Probably both work with geography. Thermal venting to the cold surface also repopulates the ice up there.

Bump. Maybe we can get a thread on other unusual planetary geographies that are still possible?

Of course, there's terminator worlds, where you live on the twilight line in a tidally-locked planet. Supposedly desert worlds may be more livable than we once thought, albeit mostly at the poles.

...

You will be best served with a planet smaller than Earth, as well. Think a larger analogue to Mercury, but further away from the parent star and with more water, of course.

A thinner crust around a larger iron core may result in crustal fracturing as the planet cools and shrinks slightly. That will be one possible source of canyons. That said, a planet with a functioning plate tectonic system may not respond in the same way, I'm not totally sure if anyone's done research into how those two factors interact.

Also, it will be to your advantage to have as low gravity as possible while still supporting your chosen variety of life, because the lower the gravity the deeper and more sharply sloped a canyon can be and still remain stable. The African Rift Valley is a pretty damn huge canyon, and quite deep, but the walls generally have a shallow slope from landslides and what not. It will also make it more plausible that the atmosphere is thin higher up, and only viable in the canyons, since a smaller planet has a harder time holding onto volatile gases.

Jinx is sort of what you are describing. Although I think its habitable bands have something to do with weird gravity due to its shape.

What about a planet like Zendikar where mountains just kinda float and move arbitrarily?

Is there even a vague guess as to what the minimum safe gravity for the human body is?

Mars' gravity is probably too low, long-term. But that's long-term as in, permanent colonization from beings not evolved to those standards.

80% of Earth's gravity? You're probably ok, even with human immigrants. Maybe even slightly better than ok, depending on which winds up being better for overall health, lower cardiovascular stress versus heavy gravity properly weighing down on bones.

There was another comic called Sheva's War that had a similar planet.

Basically, the planet's atmosphere was too thin to breathe except in the deep canyons that wound about the planet.

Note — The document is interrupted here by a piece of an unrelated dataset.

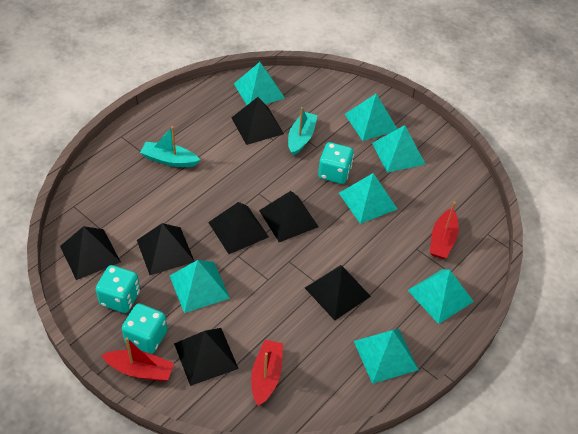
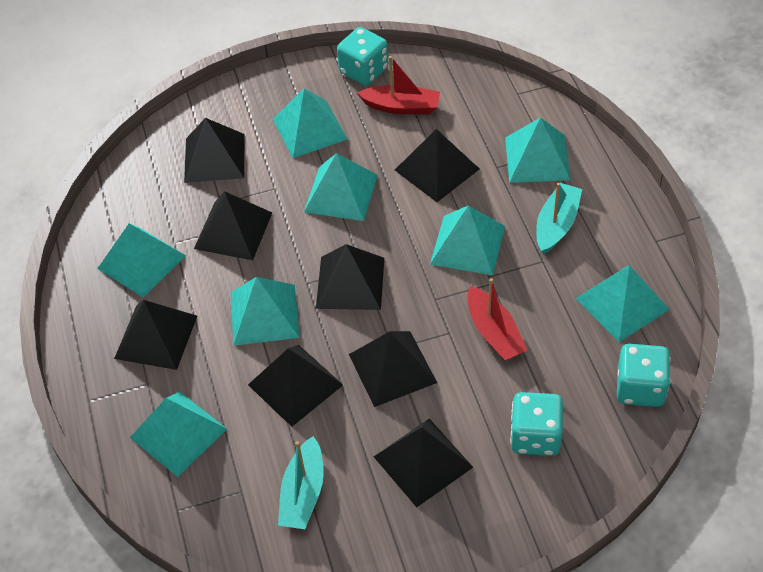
black pyramid: [60,226,121,280] [137,223,195,275] [174,328,239,386] [208,202,269,254] [231,97,284,145] [259,191,318,242] [305,265,371,320] = 7 -> [114,300,197,370] [184,118,244,183] [194,191,272,260] [248,345,343,427] [316,244,384,310] [349,331,437,407] [374,419,473,507] [395,129,479,202] = 8
red boat: [101,337,174,381] [251,340,283,406] [430,202,459,259] = 3 -> [357,56,440,114] [467,278,527,361] = 2
turquoise pyramid: [170,260,230,313] [234,62,285,105] [339,173,397,224] [345,94,397,141] [354,328,419,384] [372,125,426,173] [408,269,474,324] = 7 -> [97,223,186,298] [130,391,227,477] [231,277,299,346] [273,88,348,158] [304,153,378,221] [430,206,505,275] [505,117,571,183] [575,265,670,342] = 8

Seems logical enough, but from a geological standpoint one wonders how a planet evolves in such a way.

Well you'd definitely have the basis for creating some interesting stories, like pic related.

This was a setting map made by a Euro user on Cartographer's guild, with the main idea being a sort of River Nile scenario but with the endless snow surrounding this valley; in the past three sorceror-kings came to power, divided the valley into three parts, and warred with one another until the citizenry rose up in revolt, and their armies turned on them. Now, after a long time of peace the overcrowding of the cities and the demand for wood and metals have combined to start people esploring outside of the valley, something that was near impossible before the advancements of the modern day when it came to equipment and sleds and other tech.

I could imagine your world being sometthing similar, but with different climates in each valley perhaps?

One idea I had was that if some canyons still experienced strong volcanism, than somewhat-higher altitudes might be permanently shrouded in hot, dense fog as water running downhill evaporated before reaching the inhospitable deepest regions.